Si nous ne voulons pas perdre l'Ascension, si nous voulons qu'elle reste une de nos grandes fêtes religieuses, à sa date, et pas reportée pauvrement au dimanche suivant, comme c'est déjà le cas en Italie, un seul conseil : la fêter du mieux que nous pouvons, assister bien sûr à la messe ce jour-là mais aussi - pourquoi pas ? - aux vêpres, mettre encore un gâteau et une bonne bouteille sur la table, s'interdire de travailler à ce qui n'est pas indispensable, pour rester avec les nôtres et leur partager quelque chose de la joie du Christ retrouvant la Maison paternelle.

Pour cela, il faudrait prendre le temps de mesurer l'importance du mystère de l'Ascension dans notre foi. Trois sur quatre de nos prières eucharistiques la mentionnent, à l'égal de la Passion et de la Résurrection, là où la Nativité n'est même pas citée. C'est dire que, pour l'Église, elle est au cœur de l'histoire de notre salut, qu'elle est l'épilogue magnifique de toute la trajectoire de Jésus parmi nous.

Alors pourquoi est-elle si peu prisée des chrétiens d'aujourd'hui ? Les raisons sont complexes : on ne sait plus très bien ce que sont les cieux, et on se méfie d'une sorte de mythologie qui semble bien loin de l'homme d'aujourd'hui, on redoute une évasion hors du sérieux de la condition humaine, on répète que l'Ascension et la Résurrection ne font qu'un et qu'il s'agit seulement d'une mise en scène illustrant la fin des apparitions, etc.

Un coup d'œil au Catéchisme de l'Église catholique nous instruirait utilement sur la question.

Nous y apprendrions, entre autres choses, que "l'Ascension du Christ marque l'entrée définitive de l'humanité de Jésus dans le domaine céleste de Dieu d'où il reviendra (cf. Ac 1,11), mais qui entre-temps le cache aux yeux des hommes (cf. Col 3,3)" (§ 665). Il y a donc là un véritable événement, survenant dans l'histoire de Jésus, au terme des quarante jours qu'il a voulu passer auprès des siens. Un transition qu'il a attendue, désirée même ("si vous m'aimiez, vous seriez dans la joie, puisque je pars vers le Père"), et qui confère à l'être humain qu'il a voulu être une plénitude, un accomplissement inégalés jusque là. Les "cieux" dont il est question ici sont l'image parlante d'une réalité plus haute, plus pleine, qui enveloppe notre condition présente et la dépasse, non pas un au-delà vaporeux et désincarné, mais le monde où Dieu règne effectivement, entouré des saints Anges et qui nous attend.

Nous n'avons pas trop d'une fête comme celle-là pour nous réjouir du bonheur de notre Maître, c'était une chose de l'accompagner jusqu'à la douleur du Golgotha, c'en est une autre, et tout aussi nécessaire, de partager son triomphe. Ne soyons pas des chrétiens moroses, et, sous prétexte que le monde va mal, ne nous croyons pas obligés de méconnaître ce qui seul peut mettre un peu de joie sur la terre : l'époustouflante victoire de l'Homme-Dieu.

Surtout que cette victoire est quelque part la nôtre et nous concerne. Le catéchisme poursuit : "Jésus Christ, tête de l'Église, nous précède dans le Royaume glorieux du Père pour que nous, membres de son corps, vivions dans l'espérance d'être un jour éternellement avec lui" (§ 666).

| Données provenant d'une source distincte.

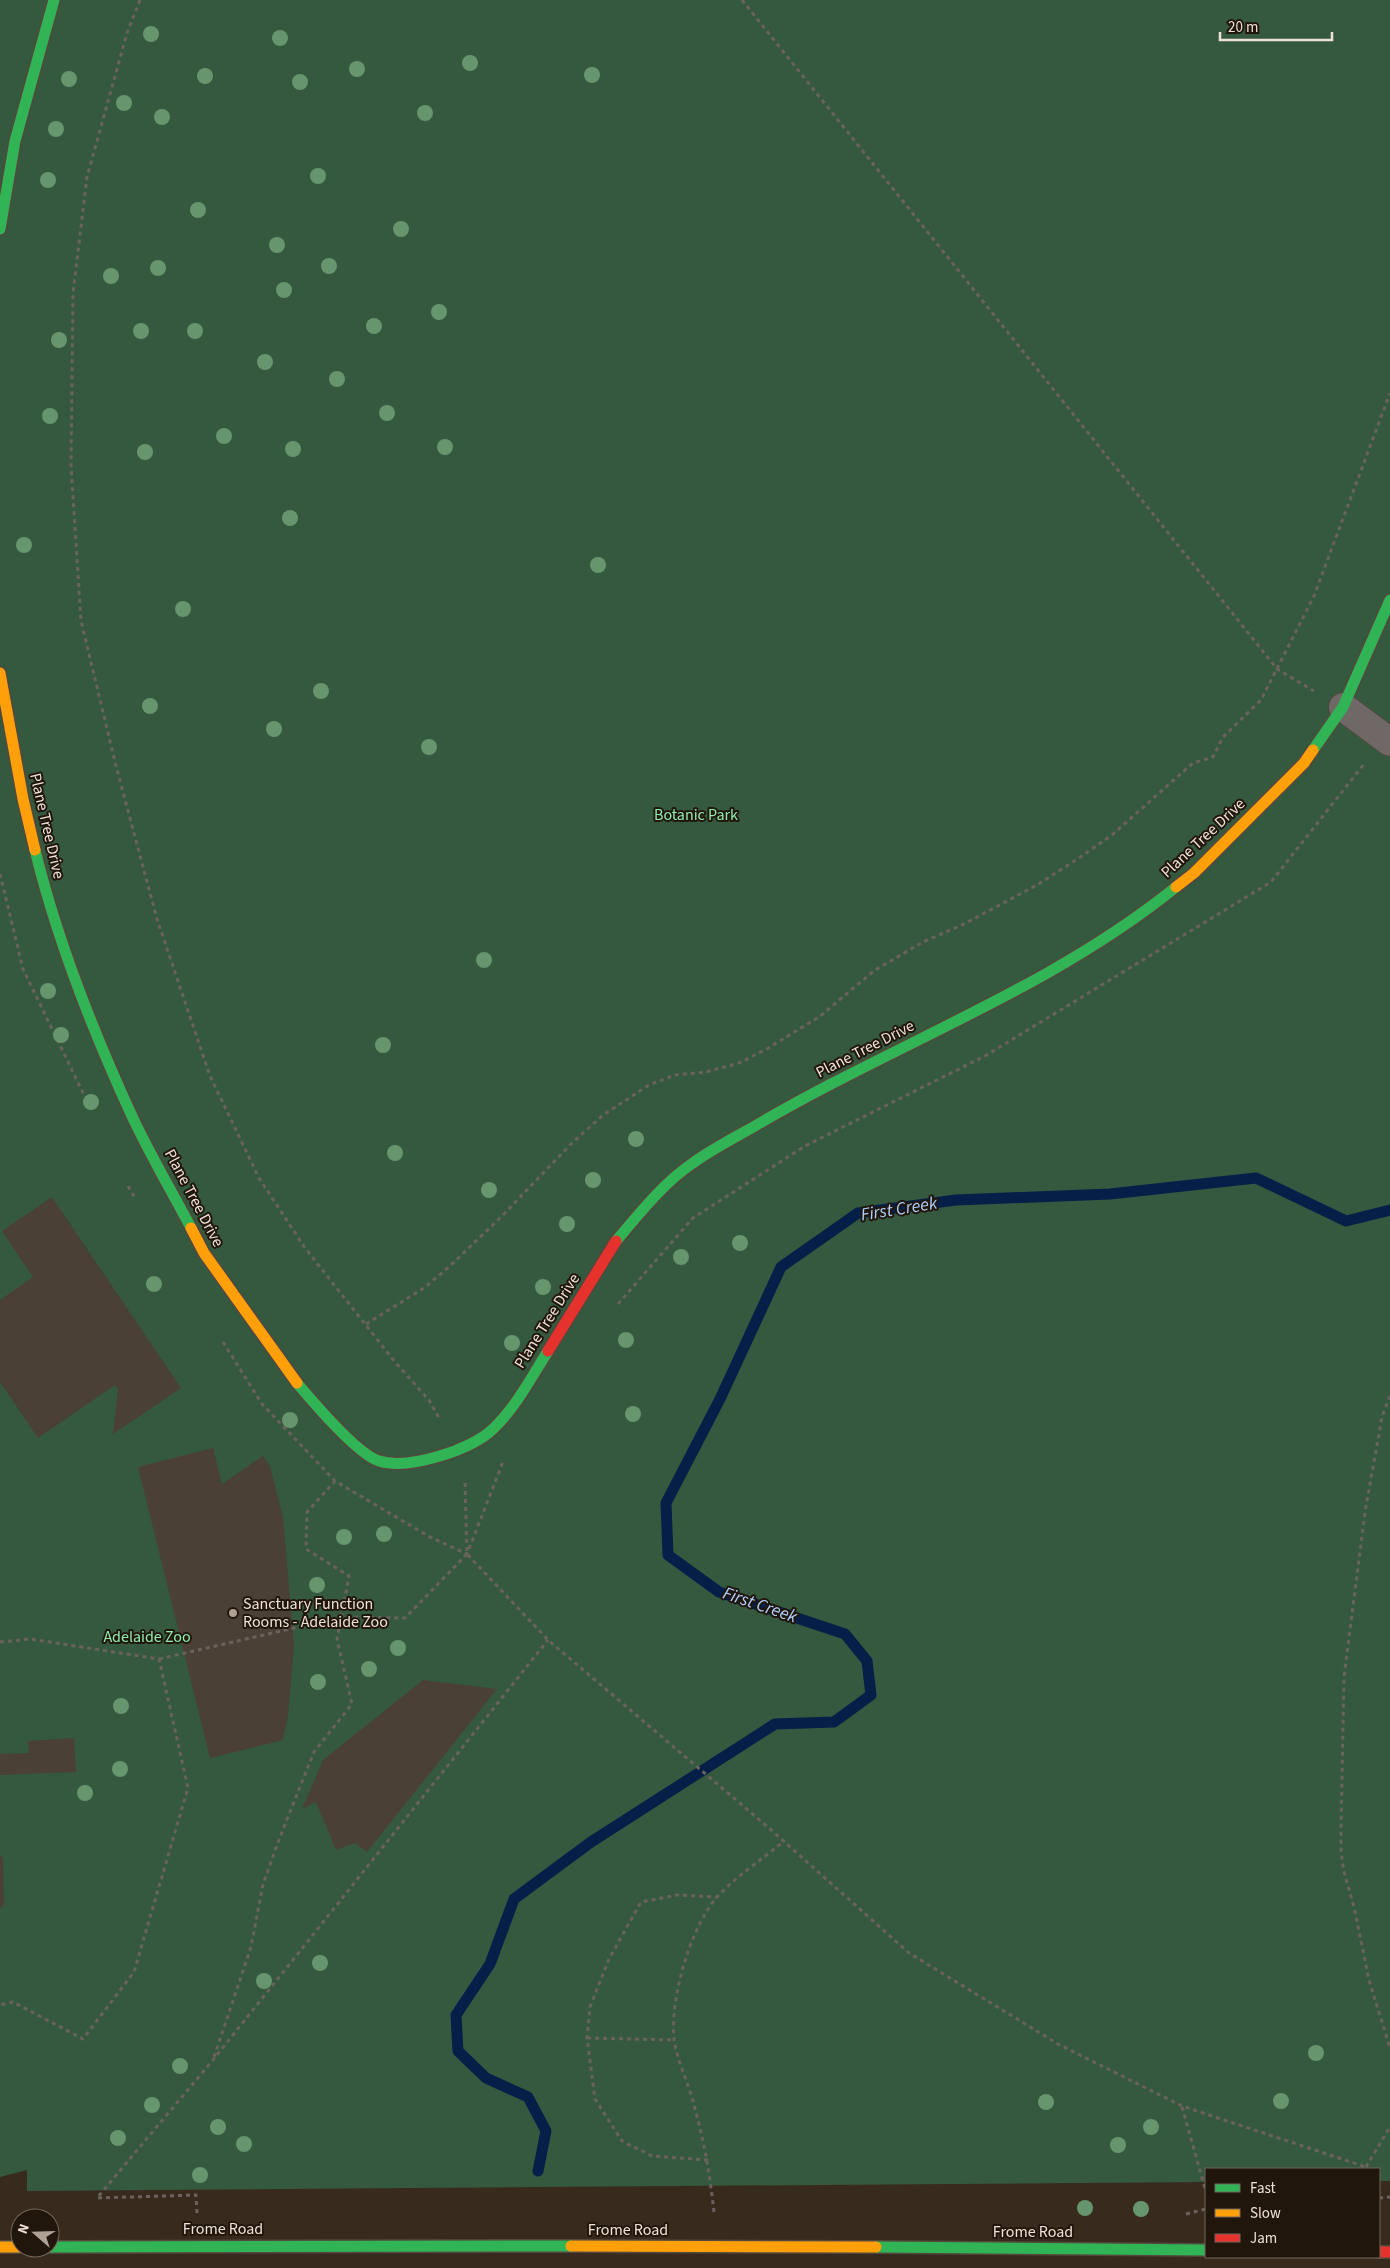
<svg xmlns="http://www.w3.org/2000/svg" width="1390" height="2268" viewBox="0 0 1390 2268" font-family="'Source Sans 3',sans-serif">
<style>
.green{fill:#35593f}
.lines{fill:none;stroke-linecap:round;stroke-linejoin:round}
.stream{stroke:#051f49;stroke-width:11}
.building{fill:#4a4035}
.street-casing{stroke:#53483d;stroke-width:30}
.fast-casing{stroke:#53483d;stroke-width:14}
.slow-casing{stroke:#53483d;stroke-width:14}
.jam-casing{stroke:#53483d;stroke-width:14}
.path{stroke:#6b625d;stroke-width:3;stroke-dasharray:4 4;stroke-linecap:butt}
.street{stroke:#706866;stroke-width:28}
.fast{stroke:#30b455;stroke-width:11}
.slow{stroke:#ff9f0a;stroke-width:11}
.jam{stroke:#e5322d;stroke-width:11}
.tree{fill:#67966e}
.poi-dot{fill:#afa194;stroke:#21160c;stroke-width:2}
.labels{text-anchor:middle;dominant-baseline:central;stroke-width:4;stroke-linejoin:round;paint-order:stroke}
.park-label{font-size:16px;fill:#8eedaf;stroke:#21160c}
.street-label{font-size:16px;fill:#efe1d3;stroke:#21160c}
.poi-label{font-size:16px;fill:#efe1d3;stroke:#21160c;text-anchor:start}
.water-label{font-size:18px;font-style:italic;fill:#aecefe;stroke:#21160c}
</style>
<rect width="100%" height="100%" fill="#382b1e"/>
<!-- green -->
<polygon class="green" points="0,0 1390,0 1390,2181 1379,2181 1379,2169 1206,2169 1206,2182 27,2191 27,2170 0,2177"/>
<g class="lines">
<!-- stream -->
<polyline class="stream" points="538,2171 546,2131 528,2097 486,2078 458,2051 456,2015 490,1964 514,1899 591,1842 775,1724 834,1722 871,1695 867,1661 845,1634 719,1592 668,1555 666,1503 720,1399 781,1267 858,1213 956,1200 1110,1194 1256,1178 1346,1221 1390,1210"/>
</g>
<!-- building -->
<g class="building">
<polygon points="52,1197 181,1388 113,1434 118,1389 115,1385 38,1438 0,1382 0,1300 33,1277 2,1231"/>
<polygon points="213,1448 222,1484 263,1456 270,1466 283,1517 294,1645 288,1716 283,1740 210,1758 138,1467"/>
<polygon points="423,1680 497,1689 367,1852 355,1843 336,1850 316,1802 302,1809 323,1760"/>
<polygon points="74,1738 76,1772 0,1775 0,1754 29,1753 28,1741"/>
<polygon points="0,1855 3,1858 4,1904 0,1909"/>
</g>
<g class="lines">
<defs>
<polyline id="street" points="1343,707 1390,742"/>
<g id="fast">
<polyline points="0,229 15,141 54,0"/>
<polyline points="1313,750 1343,707 1390,600"/>
<path d="M35,850C57,940 92,1029 131,1114C149,1153 171,1190 191,1228"/>
<path d="M616,1241C639,1214 663,1183 693,1163C712,1149 734,1138 755,1126C894,1044 1050,989 1176,887"/>
<path d="M297,1383C313,1402 357,1454 379,1461C409,1470 471,1450 493,1429C516,1407 531,1378 548,1351"/>
<polyline points="50,2247 571,2246"/>
<polyline points="876,2247 1206,2250"/>
</g>
<g id="slow">
<polyline points="0,673 23,799 35,850"/>
<polyline points="1176,887 1194,873 1304,763 1313,750"/>
<polyline points="191,1228 204,1253 297,1383"/>
<polyline points="571,2246 876,2247"/>
<polyline points="0,2247 20,2247"/>
</g>
<g id="jam">
<polyline points="548,1351 616,1241"/>
<polyline points="1379,2252 1390,2252"/>
</g>
</defs>
<!-- street casing -->
<use href="#street" class="street-casing"/>
<!-- fast casing -->
<use href="#fast" class="fast-casing"/>
<!-- slow casing -->
<use href="#slow" class="slow-casing"/>
<!-- jam casing -->
<use href="#jam" class="jam-casing"/>
<!-- path -->
<g class="path">
<polyline points="140,0 127,33 87,177 73,293 71,466 81,621 116,766 157,919 210,1076 259,1178 305,1248 395,1362 429,1400 440,1420"/>
<polyline points="742,0 1277,669 1314,691"/>
<polyline points="0,874 23,969 85,1097"/>
<polyline points="128,1186 135,1198"/>
<polyline points="618,1304 693,1218 805,1146 985,1056 1271,882 1364,764"/>
<polyline points="366,1324 424,1288 449,1267 501,1217 570,1145 603,1115 649,1085 675,1075 706,1072 739,1063 765,1050 819,1017 875,970 923,942 964,924 1037,885 1079,858 1112,835 1193,763 1213,757 1223,737 1261,700 1314,596 1390,393"/>
<polyline points="223,1342 262,1404 335,1481 430,1537 467,1554 503,1462"/>
<polyline points="1390,1396 1382,1417 1365,1512 1344,1677 1341,1828 1341,1852 1344,1872 1354,1907 1369,1980 1390,2048"/>
<polyline points="465,1483 467,1554 548,1640 769,1828 909,1953 1058,2044 1182,2106 1366,2167 1366,2169"/>
<polyline points="0,1642 30,1639 159,1659 188,1788 134,1972 83,2039 13,2002 0,2005"/>
<polyline points="159,1659 342,1617 405,1618 467,1554"/>
<polyline points="587,2038 674,2040"/>
<polyline points="214,2057 251,1947 263,1884 280,1837 314,1752 352,1704 337,1639 349,1576 306,1549 307,1512 335,1481"/>
<polyline points="1182,2107 1206,2192"/>
<polyline points="708,2160 652,2156 622,2141 595,2099 587,2038 590,2007 609,1959 641,1902 677,1895 717,1897"/>
<polyline points="1366,2167 1390,2127"/>
<polyline points="1379,2198 1390,2197"/>
<path d="M714,2212C710,2176 704,2140 694,2105C689,2084 677,2061 674,2039C670,1999 690,1928 717,1897C734,1878 764,1858 784,1841"/>
<polyline points="197,2213 196,2195 97,2198 213,2060 548,1640"/>
<polyline points="1186,2214 1206,2209"/>
</g>
<!-- street -->
<use href="#street" class="street"/>
<!-- fast -->
<use href="#fast" class="fast"/>
<!-- slow -->
<use href="#slow" class="slow"/>
<!-- jam -->
<use href="#jam" class="jam"/>
</g>
<!-- trees -->
<g class="tree">
<circle cx="151" cy="34" r="8"/>
<circle cx="280" cy="38" r="8"/>
<circle cx="470" cy="63" r="8"/>
<circle cx="357" cy="69" r="8"/>
<circle cx="592" cy="75" r="8"/>
<circle cx="205" cy="76" r="8"/>
<circle cx="69" cy="79" r="8"/>
<circle cx="300" cy="82" r="8"/>
<circle cx="124" cy="103" r="8"/>
<circle cx="425" cy="113" r="8"/>
<circle cx="162" cy="117" r="8"/>
<circle cx="56" cy="129" r="8"/>
<circle cx="318" cy="176" r="8"/>
<circle cx="48" cy="180" r="8"/>
<circle cx="198" cy="210" r="8"/>
<circle cx="401" cy="229" r="8"/>
<circle cx="277" cy="245" r="8"/>
<circle cx="329" cy="266" r="8"/>
<circle cx="158" cy="268" r="8"/>
<circle cx="111" cy="276" r="8"/>
<circle cx="284" cy="290" r="8"/>
<circle cx="439" cy="312" r="8"/>
<circle cx="374" cy="326" r="8"/>
<circle cx="141" cy="331" r="8"/>
<circle cx="195" cy="331" r="8"/>
<circle cx="59" cy="340" r="8"/>
<circle cx="265" cy="362" r="8"/>
<circle cx="337" cy="379" r="8"/>
<circle cx="387" cy="413" r="8"/>
<circle cx="50" cy="416" r="8"/>
<circle cx="224" cy="436" r="8"/>
<circle cx="445" cy="447" r="8"/>
<circle cx="293" cy="449" r="8"/>
<circle cx="145" cy="452" r="8"/>
<circle cx="290" cy="518" r="8"/>
<circle cx="24" cy="545" r="8"/>
<circle cx="598" cy="565" r="8"/>
<circle cx="183" cy="609" r="8"/>
<circle cx="321" cy="691" r="8"/>
<circle cx="150" cy="706" r="8"/>
<circle cx="274" cy="729" r="8"/>
<circle cx="429" cy="747" r="8"/>
<circle cx="484" cy="960" r="8"/>
<circle cx="48" cy="991" r="8"/>
<circle cx="61" cy="1035" r="8"/>
<circle cx="383" cy="1045" r="8"/>
<circle cx="91" cy="1102" r="8"/>
<circle cx="636" cy="1139" r="8"/>
<circle cx="395" cy="1153" r="8"/>
<circle cx="593" cy="1180" r="8"/>
<circle cx="489" cy="1190" r="8"/>
<circle cx="567" cy="1224" r="8"/>
<circle cx="740" cy="1243" r="8"/>
<circle cx="681" cy="1257" r="8"/>
<circle cx="154" cy="1284" r="8"/>
<circle cx="543" cy="1287" r="8"/>
<circle cx="626" cy="1340" r="8"/>
<circle cx="512" cy="1343" r="8"/>
<circle cx="633" cy="1414" r="8"/>
<circle cx="290" cy="1420" r="8"/>
<circle cx="384" cy="1534" r="8"/>
<circle cx="344" cy="1537" r="8"/>
<circle cx="317" cy="1585" r="8"/>
<circle cx="398" cy="1648" r="8"/>
<circle cx="369" cy="1669" r="8"/>
<circle cx="318" cy="1682" r="8"/>
<circle cx="121" cy="1706" r="8"/>
<circle cx="120" cy="1769" r="8"/>
<circle cx="85" cy="1793" r="8"/>
<circle cx="320" cy="1963" r="8"/>
<circle cx="264" cy="1981" r="8"/>
<circle cx="1316" cy="2053" r="8"/>
<circle cx="180" cy="2066" r="8"/>
<circle cx="1281" cy="2101" r="8"/>
<circle cx="1046" cy="2102" r="8"/>
<circle cx="152" cy="2105" r="8"/>
<circle cx="218" cy="2127" r="8"/>
<circle cx="1151" cy="2127" r="8"/>
<circle cx="118" cy="2138" r="8"/>
<circle cx="244" cy="2144" r="8"/>
<circle cx="1118" cy="2145" r="8"/>
<circle cx="200" cy="2175" r="8"/>
<circle cx="1085" cy="2208" r="8"/>
<circle cx="1141" cy="2209" r="8"/>
</g>
<!-- markers -->
<circle class="poi-dot" cx="233" cy="1613" r="5"/>
<g class="labels">
<!-- park labels -->
<g class="park-label">
<text x="696" y="815">Botanic Park</text>
<text x="147" y="1637">Adelaide Zoo</text>
</g>
<!-- street labels -->
<g class="street-label">
<text transform="translate(47 826) rotate(77)">Plane Tree Drive</text>
<text transform="translate(1203 838) rotate(-43)">Plane Tree Drive</text>
<text transform="translate(865 1049) rotate(-27)">Plane Tree Drive</text>
<text transform="translate(194 1198) rotate(62)">Plane Tree Drive</text>
<text transform="translate(547 1321) rotate(-58)">Plane Tree Drive</text>
<text x="223" y="2229">Frome Road</text>
<text x="628" y="2230">Frome Road</text>
<text x="1033" y="2232">Frome Road</text>
</g>
<!-- poi labels -->
<g class="poi-label">
<text x="243" y="1604">Sanctuary Function<tspan x="243" dy="18">Rooms - Adelaide Zoo</tspan></text>
</g>
<!-- water labels -->
<g class="water-label">
<text transform="translate(899 1209) rotate(-9)">First Creek</text>
<text transform="translate(760 1605) rotate(19)">First Creek</text>
</g>
</g>
<!-- legend -->
<rect x="1205" y="2168" width="175" height="90" fill="#21160c" stroke="#73675c"/>
<rect x="1215" y="2184" width="25" height="8" fill="#30b455" stroke="#73675c"/>
<text x="1250" y="2193" font-size="15" fill="#efe1d3">Fast</text>
<rect x="1215" y="2209" width="25" height="8" fill="#ff9f0a" stroke="#73675c"/>
<text x="1250" y="2218" font-size="15" fill="#efe1d3">Slow</text>
<rect x="1215" y="2234" width="25" height="8" fill="#e5322d" stroke="#73675c"/>
<text x="1250" y="2243" font-size="15" fill="#efe1d3">Jam</text>
<!-- north arrow -->
<g transform="translate(35 2233) rotate(290)"><circle r="24" fill="#21160c" stroke="#73675c"/>
<path d="M0-4L9 19L0 12L-9 19Z" fill="#afa194"/>
<text y="-8" font-size="14" font-weight="bold" text-anchor="middle" fill="#efe1d3">N</text>
</g>
<!-- scale -->
<path d="M1220 32v8h112v-8" fill="none" stroke="#efe1d3" stroke-width="2.5"/>
<text x="1228" y="32" font-size="15" fill="#efe1d3" stroke="#21160c" stroke-width="4" paint-order="stroke">20 m</text>
</svg>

Et il ajoute (§ 667) : "Jésus Christ, étant entré une fois pour toutes dans le sanctuaire du ciel, intercède sans cesse pour nous comme le médiateur qui nous assure en permanence l'effusion de l'Esprit Saint." Le Christ enfoui désormais dans l'amour du Père, caché à nos yeux, parti, invisible, est plus présent que jamais, mais d'une autre façon.

À Marie Madeleine, il avait dit le jour de Pâques "ne me touche pas (ou : ne me retiens pas), je ne suis pas encore monté vers le Père" (Jean 20,17). C'est maintenant qu'il y est remonté que nous pouvons vraiment l'avoir et le toucher par la foi et les sacrements. Ce qui n'était encore que contacts furtifs, gestes de tendresse ébauchés, devient, par ce lien qui nous attache désormais à lui dans l'Esprit Saint, union profonde et durable, mutuelle appartenance dans l'amour : "Demeurez en moi, comme moi en vous."

Fêter cet événement, c'est la moindre des choses...

* Le père Michel Gitton est le recteur de la basilique Saint-Quiriace de Provins.